Afin de pallier les désillusions des amateurs de l’écrivain, Christophe Honoré précise son point de vue dans une lettre à ses acteurs : « Bien sûr qu’il est ridicule de prétendre adapter Proust, au théâtre, comme au cinéma. C’est une entreprise pourrie d’avance tant ce mot « adaptation » traîne avec lui des sens contraires et vagues, des ambitions paresseuses et ternes ».
Bien que toutes les représentations affichent complet, il faut tenter de venir voir la Comédie-Française exilée momentanément au théâtre Marigny. D’abord, pour le jeu de ses acteurs tous formidables sans exception. À commencer par Clément Hervieu-Léger qui reprend au pied levé et texte en main, le rôle de la marquise de villeparisis, joué initialement par Dominique Blanc, désignée sujet contact avec la covid. Paradoxe du théâtre qui nous fait voyager dans le temps, rattrapé ici par la réalité d’aujourd’hui.

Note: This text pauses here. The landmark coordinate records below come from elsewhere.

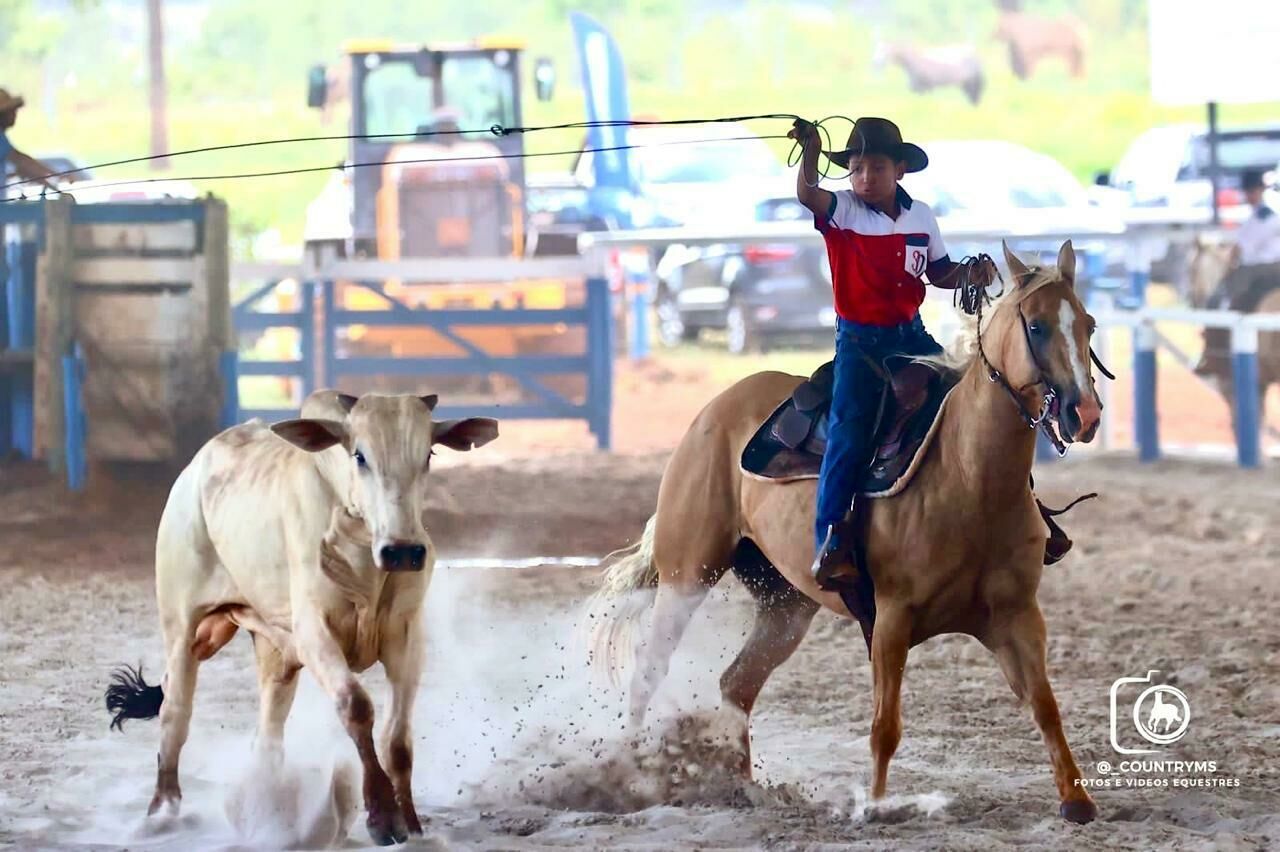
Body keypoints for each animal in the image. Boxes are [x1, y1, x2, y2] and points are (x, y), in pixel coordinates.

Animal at [106, 391, 499, 844]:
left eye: (429, 454)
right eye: (359, 455)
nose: (403, 551)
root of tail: (194, 469)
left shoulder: (406, 639)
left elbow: (398, 741)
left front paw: (413, 824)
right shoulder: (314, 634)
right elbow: (356, 706)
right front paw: (382, 816)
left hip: (274, 651)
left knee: (268, 735)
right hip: (183, 625)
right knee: (175, 712)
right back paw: (163, 812)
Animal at [588, 239, 1100, 823]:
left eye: (1088, 324)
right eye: (1036, 326)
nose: (1085, 414)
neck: (969, 475)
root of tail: (716, 410)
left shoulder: (1016, 615)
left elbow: (1045, 706)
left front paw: (1077, 800)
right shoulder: (892, 618)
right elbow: (885, 726)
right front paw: (875, 806)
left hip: (785, 605)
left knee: (736, 685)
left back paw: (742, 788)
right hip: (688, 574)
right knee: (648, 672)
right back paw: (628, 776)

Ensuite pour Stéphane Varupenne interprétant le rôle de Marcel Proust avec toute la naïveté d’un enfant choyé de la fin du XIXe siècle et découvrant les hypocrisies de la haute aristocratie de son époque. Il croit être amoureux de la fameuse Duchesse Oriane de Guermantes, jouée par Elsa Lepoivre qui ne freine pas par son jeu, composée d’une hystérique inconscience et d’un déni de classe évident, en particulier vis-à-vis de l’affaire Dreyfus, si clivante dans cette société en voie d’extinction.

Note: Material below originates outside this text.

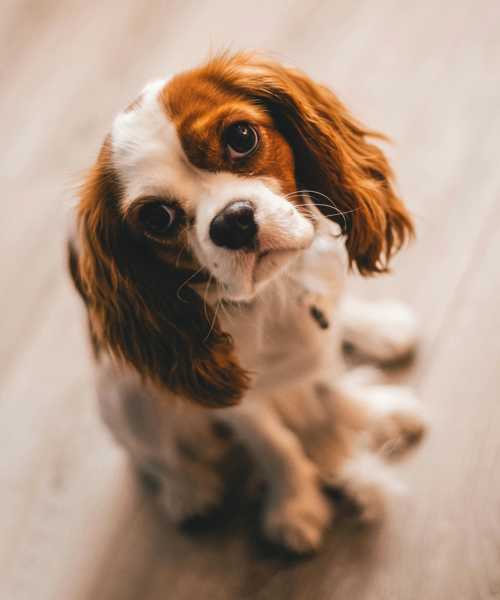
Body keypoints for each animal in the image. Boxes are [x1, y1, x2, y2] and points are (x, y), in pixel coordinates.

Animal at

Nous retiendrons les interprétations mémorables dans le ridicule jouissif du Duc Bassin de Guermantes et du Baron de Charlus joués respectivement par Laurent Lafitte et Serge Bagdassarian, tout comme les figures caricaturales et justes des marquis de Norpois (Gilles David) et de Legrandin (Eric Génovèse).
Christophe Honoré dirige ses comédiens avec un réel plaisir et cela se voit. Il se laisse même aller à un petit clin d’œil en emportant ses artistes dans une farandole rappelant les chorégraphies de Pina Bausch.

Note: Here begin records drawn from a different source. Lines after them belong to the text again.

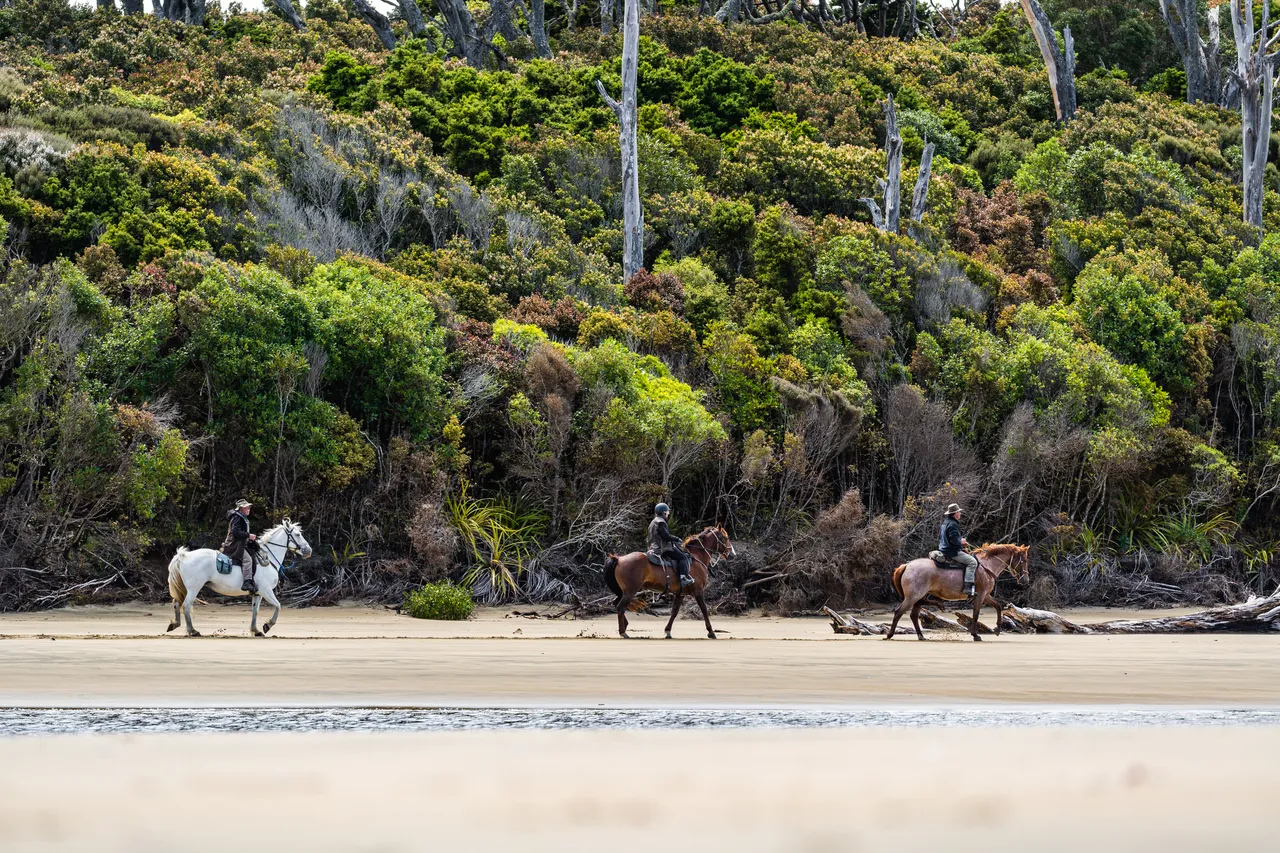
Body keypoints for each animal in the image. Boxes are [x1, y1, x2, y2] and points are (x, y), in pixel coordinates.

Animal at [165, 519, 313, 637]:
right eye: (298, 534)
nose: (309, 551)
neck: (268, 558)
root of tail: (183, 556)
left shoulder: (258, 593)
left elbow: (255, 610)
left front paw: (256, 630)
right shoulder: (266, 590)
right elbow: (278, 605)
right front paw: (268, 625)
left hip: (186, 588)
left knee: (177, 604)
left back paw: (174, 624)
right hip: (194, 588)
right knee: (186, 605)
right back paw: (193, 631)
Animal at [603, 526, 736, 639]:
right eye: (725, 537)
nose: (732, 553)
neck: (697, 557)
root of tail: (619, 559)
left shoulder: (680, 594)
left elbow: (674, 612)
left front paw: (667, 631)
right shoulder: (698, 591)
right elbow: (704, 610)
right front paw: (711, 632)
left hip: (623, 592)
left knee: (616, 604)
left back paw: (625, 626)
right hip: (630, 591)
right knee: (621, 607)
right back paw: (623, 632)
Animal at [885, 543, 1030, 642]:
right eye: (1023, 561)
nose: (1026, 580)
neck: (986, 566)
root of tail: (907, 565)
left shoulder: (986, 595)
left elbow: (998, 606)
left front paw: (997, 629)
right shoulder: (981, 595)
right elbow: (976, 614)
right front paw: (975, 635)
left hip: (918, 597)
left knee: (914, 615)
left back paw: (921, 635)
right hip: (913, 596)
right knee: (899, 612)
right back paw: (889, 634)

La scénographie d’Alban Ho Van et Ariane Bromberger, nous plonge dans un vestibule en marbre d’un hôtel particulier parisien qui s’ouvre au lointain sur les jardins des Champs-Elysées. Un bel effet scénique permettant les entrées et sorties des personnages. Là encore, le réel et la fiction théâtrale se rencontrent.
Les références au 7e art sont moins convaincantes. L’utilisation des perches prise de son demeure trop fréquentes et le film mettant en scène Claude Mathieu dans l’agonie de la grand-mère de Marcel, apparaît peut-être un peu trop caricaturale.
Adapter un texte non dramatique au théâtre est toujours une trahison, reste que cette pièce mérite d’être vue dans une période très difficile pour le spectacle vivant.